Le Burundi, bien qu’ayant une histoire similaire de divisions ethniques exacerbées par la colonisation, a connu une guerre civile prolongée plutôt qu’un génocide de l’ampleur de celui du Rwanda. Cependant, les racines des conflits dans les deux pays sont profondément ancrées dans les politiques coloniales qui ont manipulé et rigidifié les identités ethniques pour faciliter le contrôle et l’administration.

En conclusion, la colonisation a joué un rôle crucial dans la création et l’exacerbation des divisions ethniques au Rwanda et au Burundi. Les politiques de “diviser pour régner” des puissances coloniales ont non seulement renforcé les identités ethniques, mais ont également créé des hiérarchies sociales artificielles qui ont eu des conséquences dévastatrices à long terme, contribuant directement aux conflits et au génocide qui ont marqué l’histoire de ces nations.

La guerre entre les Allemands et les Barundi

L’arrivée des Allemands au Burundi en 1895, escortés par des missionnaires du Vatican, a ébranlé l’Ingoma Y’Uburundi (le royaume du Burundi). L’ancien royaume du Burundi était tombé sous le contrôle allemand depuis l’accord germano-britannique de 1890 qui avait organisé sur le papier le partage de l’Afrique. De 1896 jusqu’en 1916, le Burundi a été colonisé par les Allemands. Cette période de 20 ans d’occupation a profondément marqué le pays.
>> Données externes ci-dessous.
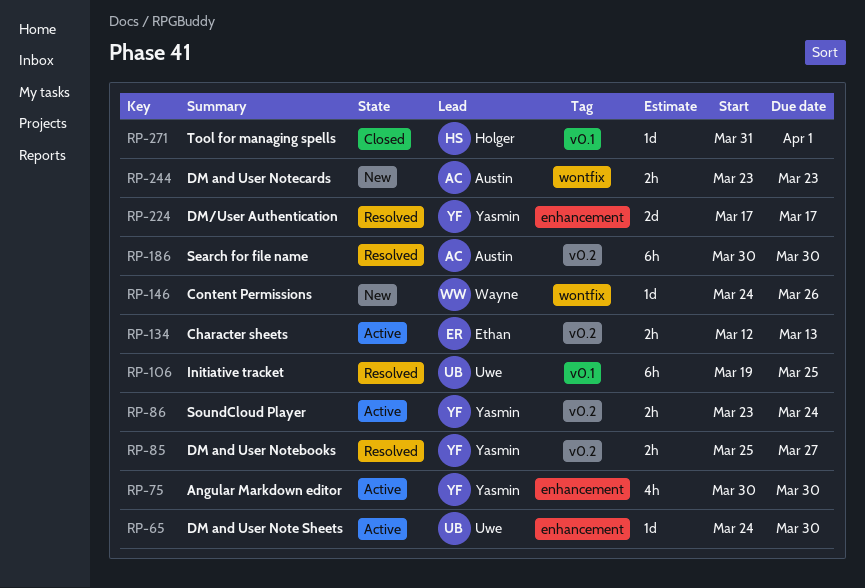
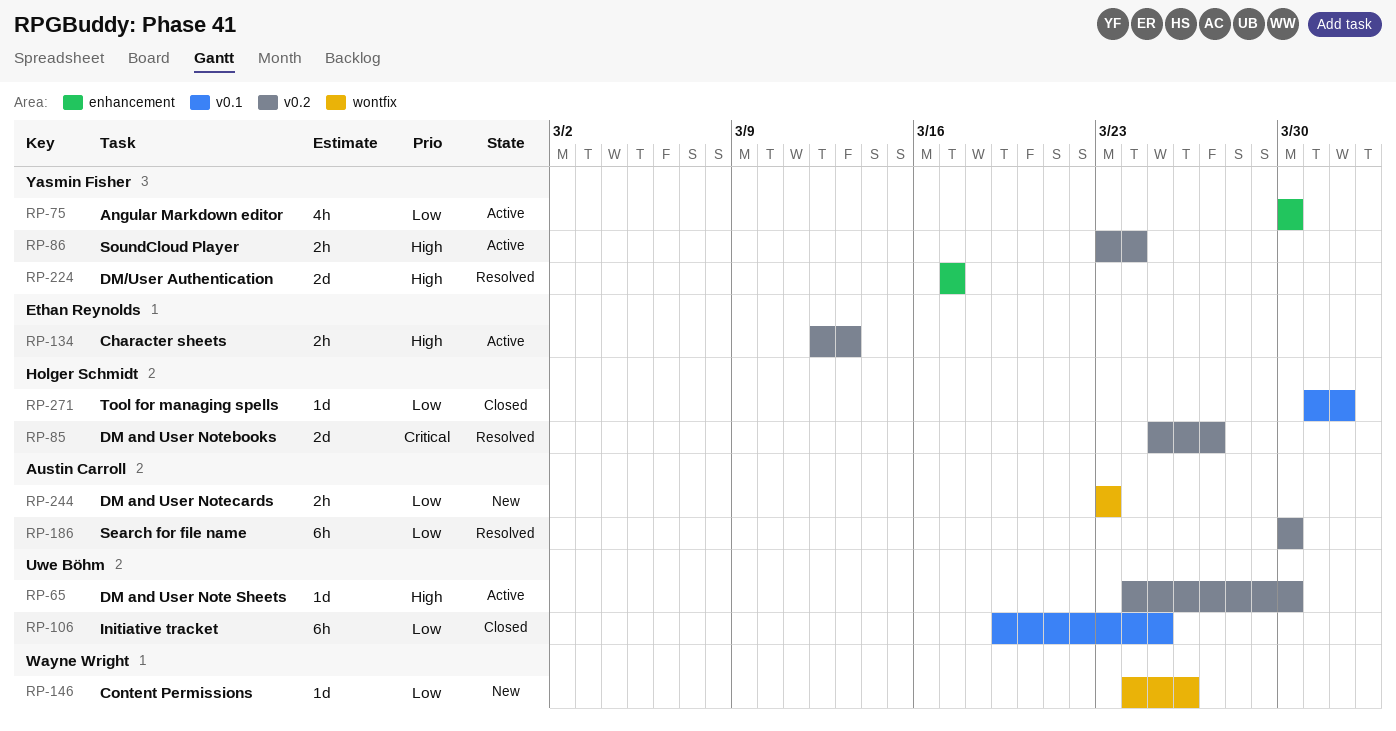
RP-65, label: enhancement -> v0.2
RP-85, owner: Yasmin Fisher -> Holger Schmidt
RP-85, estimate: 2h -> 2d
RP-106, status: Resolved -> Closed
Les Allemands ont rencontré une résistance significative de la part des Barundi. Des batailles importantes ont eu lieu entre 1879 et 1903, marquant la résistance du Burundi contre son annexion coloniale occidentale et son évangélisation au catholicisme. Malgré le faible nombre de colonisateurs allemands (une vingtaine face à environ deux millions d’habitants), ils ont réussi à imposer leur contrôle. En 1916, pendant la Première Guerre mondiale, les troupes belges ont débarqué dans la région, et l’Allemagne a finalement perdu toutes ses colonies. Lors de la conférence de Versailles en 1919, le royaume de Belgique a obtenu un mandat sur le Ruanda-Urundi.

L’impact de cette guerre et de l’occupation allemande a été profond, non seulement en termes de perte de souveraineté, mais aussi en contribuant à la déstabilisation des structures sociales et politiques existantes, ce qui a pu, à terme, faciliter les divisions et les conflits internes.

Conclusion

L’histoire de la colonisation du Rwanda, du Burundi et du Tanganyika est un témoignage éloquent des conséquences dévastatrices des politiques coloniales, notamment la création et l’exacerbation des divisions ethniques. Les conflits et les génocides qui ont marqué ces régions ne sont pas le fruit du hasard, mais bien l’héritage d’un mensonge historique enseigné et perpétué à travers l’histoire et les religions.

Dans ce contexte, l’URN HITAMWONEZA(Union pour la Renaissance de la Nation) lance un appel vibrant aux Burundais et aux habitants de la région des Grands Lacs : il est impératif de s’unir pour combattre ce mensonge. Les guerres et les génocides récurrents ne cesseront que lorsque la vérité sera rétablie et que les esprits seront décolonisés. Comme l’Apôtre Beranard l’a récemment souligné dans son ouvrage “AFRIQUE : REPRENDRE LE POUVOIR ET DÉCOLONISER LES ESPRITS”, il est temps de reprendre le contrôle de notre récit et de déconstruire les narratives imposées par le colonialisme. Ce livre est disponible pour ceux qui souhaitent approfondir cette réflexion au prix de 30 dollars.

Un proverbe kirundi dit : “Ukwanka aguhisha Ukuri” (Celui qui te hait te cache la vérité). Il est crucial de se méfier des récits qui divisent et de rechercher la vérité pour construire un avenir de paix et de réconciliation.